- Born: April 20, 1983 (age 42) Gold Hill, Colorado, U.S.
- Occupations: Builder-contractor, TV co-host, professional skier
- Organization(s): Operation Tiny Home, Tiny Home Industry Association
- Television: Tiny House Nation; FYI; A&E; Netflix;
- Movement: Tiny-house movement
- Spouse: Alexandra LeGrant (m. 2018)
- Children: 1
- Website: https://m.youtube.com/@TinyHouseRevival

= Zack Giffin =

American builder-contractor, tiny-house movement advocate, reality TV co-host

Zack Giffin (born April 20, 1983) is an American carpenter and builder-contractor, tiny-house movement advocate, co-host of the FYI reality television series Tiny House Nation, and former professional freeskier.

== Career ==

=== Road to Tiny House Nation ===
Before he was hired to be the co-host of the July 2014-launched FYI series Tiny House Nation wherein he also took the role of being the show's chief builder-contractor, Giffin ran with his brother Sam a production company they called Right On Brother Productions, producing short films. After gaining local fame with their material, Giffin was partnered with photographer Grant Gunderson to travel around the world to ski for bigger-budget production companies.

In the process of his being a skier born and raised in Gold Hill, Colorado who later decided to move to the Mt. Baker Ski Area in Washington, and previously a teenager who went on ski trips all over the United States and Canada on vehicles modified for the parking-lot lifestyle, and then with his globe-trotting with Gunderson, Giffin acquired ample appreciation for the practicality of mobile homes, and, as a professional carpenter and a new advocate of mobility, became attracted to the larger "tiny house" concept, philosophy and aesthetics after seeing one such house.
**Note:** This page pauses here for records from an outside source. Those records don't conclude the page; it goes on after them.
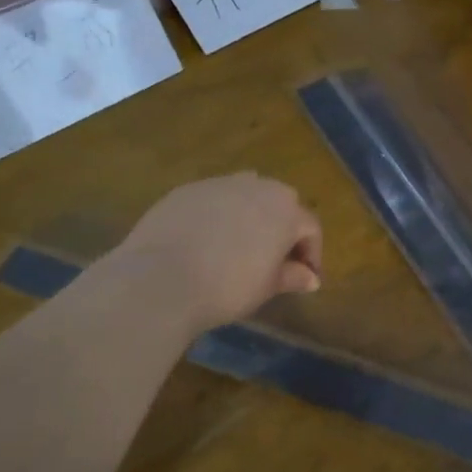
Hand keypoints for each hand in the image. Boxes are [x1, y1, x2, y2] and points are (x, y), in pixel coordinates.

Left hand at [107, 173, 322, 337]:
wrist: (160, 279)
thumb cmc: (227, 287)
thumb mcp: (267, 287)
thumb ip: (292, 276)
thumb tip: (311, 278)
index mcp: (286, 210)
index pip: (310, 228)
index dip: (311, 254)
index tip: (304, 278)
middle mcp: (258, 187)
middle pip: (281, 203)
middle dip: (283, 228)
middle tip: (275, 258)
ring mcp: (219, 184)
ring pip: (246, 194)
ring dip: (251, 215)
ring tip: (240, 245)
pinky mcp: (186, 190)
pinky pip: (213, 199)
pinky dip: (218, 215)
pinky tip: (205, 241)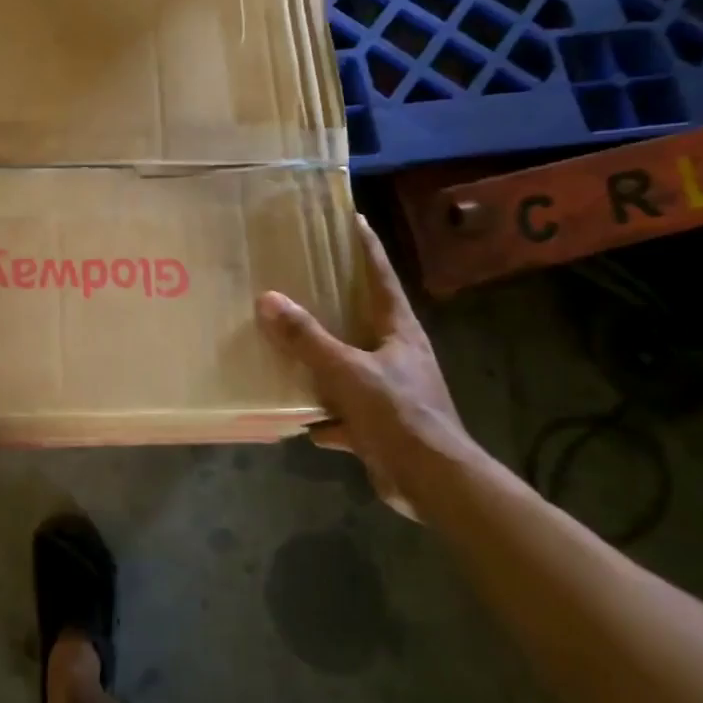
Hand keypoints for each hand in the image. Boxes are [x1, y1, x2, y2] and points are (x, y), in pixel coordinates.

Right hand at [256, 214, 473, 517]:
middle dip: (335, 300)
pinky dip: (326, 415)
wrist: (434, 483)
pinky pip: (344, 410)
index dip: (367, 248)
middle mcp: (397, 355)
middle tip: (301, 278)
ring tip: (288, 347)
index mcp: (399, 331)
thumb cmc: (400, 415)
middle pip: (363, 318)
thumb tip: (268, 300)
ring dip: (324, 361)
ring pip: (350, 365)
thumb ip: (308, 339)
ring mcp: (390, 391)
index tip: (352, 219)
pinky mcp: (381, 426)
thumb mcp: (348, 372)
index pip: (382, 277)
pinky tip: (302, 417)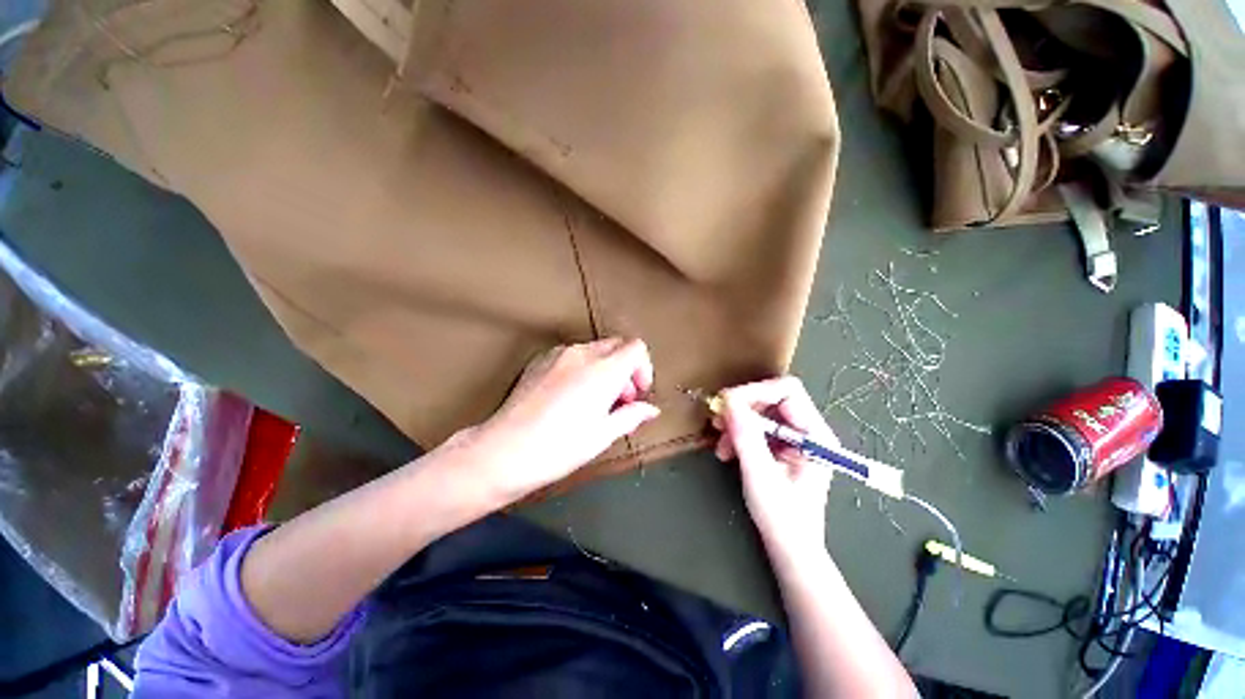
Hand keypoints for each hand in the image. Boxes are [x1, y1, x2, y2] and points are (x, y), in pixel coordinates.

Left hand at [446, 338, 660, 505]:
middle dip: (625, 369)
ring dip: (604, 368)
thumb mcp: (602, 435)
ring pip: (594, 349)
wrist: (504, 451)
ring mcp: (558, 354)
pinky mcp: (540, 360)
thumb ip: (631, 416)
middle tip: (619, 400)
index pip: (636, 348)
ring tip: (594, 400)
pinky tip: (571, 396)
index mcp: (603, 370)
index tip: (637, 394)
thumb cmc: (559, 447)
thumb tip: (650, 409)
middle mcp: (582, 354)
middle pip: (617, 345)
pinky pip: (572, 355)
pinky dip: (583, 368)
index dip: (643, 368)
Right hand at [714, 377, 834, 557]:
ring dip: (736, 422)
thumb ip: (746, 436)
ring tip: (720, 442)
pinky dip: (737, 434)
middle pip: (771, 398)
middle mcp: (806, 430)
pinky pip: (756, 427)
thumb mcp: (760, 475)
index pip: (787, 391)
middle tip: (717, 419)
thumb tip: (728, 402)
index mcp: (815, 434)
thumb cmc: (783, 518)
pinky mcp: (779, 447)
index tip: (727, 403)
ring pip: (760, 412)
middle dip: (742, 407)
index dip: (756, 391)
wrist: (790, 550)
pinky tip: (726, 450)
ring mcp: (793, 439)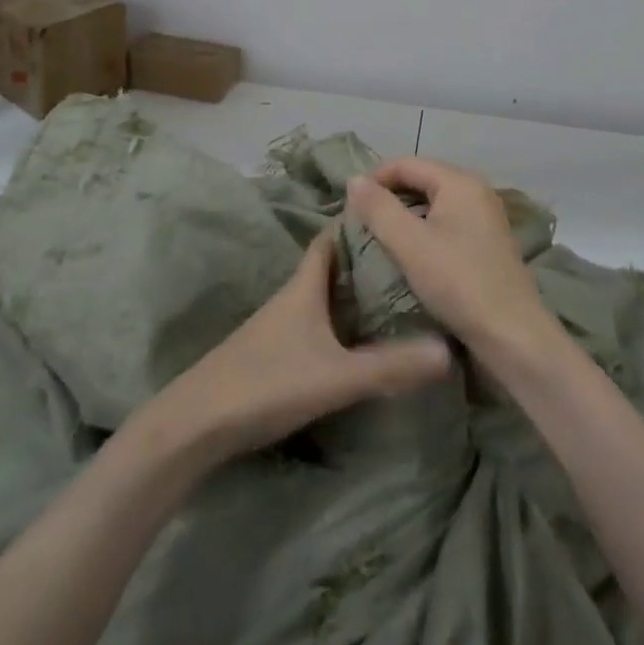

He looked at the idea of travelling while shooting videos, and with the high cost of RV rentals the couple decided to build their own tiny home. With the help of one of his skiing sponsors, Outdoor Research, Giffin built his first tiny home in the fall of 2011, completing it with the help of friends and family in less than two months. Thereafter he set out on an almost-constant travel aboard the new house for three years while he produced short films that would later be known as the "OR Tiny House Tour" videos. As a culmination of this project, Giffin's brother Sam edited a 20-minute short film from the collection entitled "Livin' Tiny - A Quest for Powder", which received wide viewership on YouTube. The film was watched by television executives in New York City who, in early 2014, later called Giffin while he was camped in Asulkan Parking on Rodgers Pass, BC, to ask if he could be on a plane for New York within a week to meet with them. Giffin accepted the invitation, which led to the production of Tiny House Nation wherein he and John Weisbarth served as co-hosts and members of a team of co-producers.

=== Operation Tiny Home nonprofit ===
Giffin became not only an advocate for the tiny house movement as part of the overall environmental movement but also a participant in discussions about zoning policy (noting, for example, that zoning laws that limit the use of tiny homes also hamper efforts to improve cities' energy efficiency), affordable housing, and homelessness.

In 2015 he became involved with a nonprofit organization called Operation Tiny Home, which aimed to support the construction of tiny-home villages for homeless veterans. He has since then held workshops for groups of veterans in 16 different states in the United States. The organization's program later expanded to include Native American communities and women's shelters. Giffin also later formed a down-payment assistance program for "local heroes", regardless of military service.

=== Tiny Home Industry Association vice president ===
The Colorado Blueprint 2.0 Initiatives, in collaboration with the Colorado Office of Economic Development and International Trade and under the direction of former Colorado governor John Hickenlooper, supported the launch of the Tiny Home Industry Association (THIA) as a trade organization in 2016. In 2018, Giffin joined the board of the THIA where he would later serve as vice president. In this latter capacity he was invited to speak with the US Secretary of Housing and Urban Development in Washington, DC, at the National Convention of Mayors in Miami, and at the Clinton Presidential Library in Arkansas as a de facto spokesman for the tiny-house movement and minimalism.

=== Operation Tiny Home podcast ===
Weisbarth and Giffin currently broadcasts the Operation Tiny Home podcast.

== Other achievements in media ==

- 2011 – Cover of Powder Magazine (skiing magazine managing-edited by John Bresee)
- 2011-2014 – Director, OR Tiny House Tour
- 2013 – Director, Winter's People
- 2013 – Featured athlete, Valhalla (Sweetgrass Productions)
- 2015 – Featured athlete, Ruin and Rose (Matchstick Productions)
- 2019 – Writer, director and star, Ridge of Dreams

== Personal life ==
Zack Giffin owns a company named Zack Rabbit Tool Company.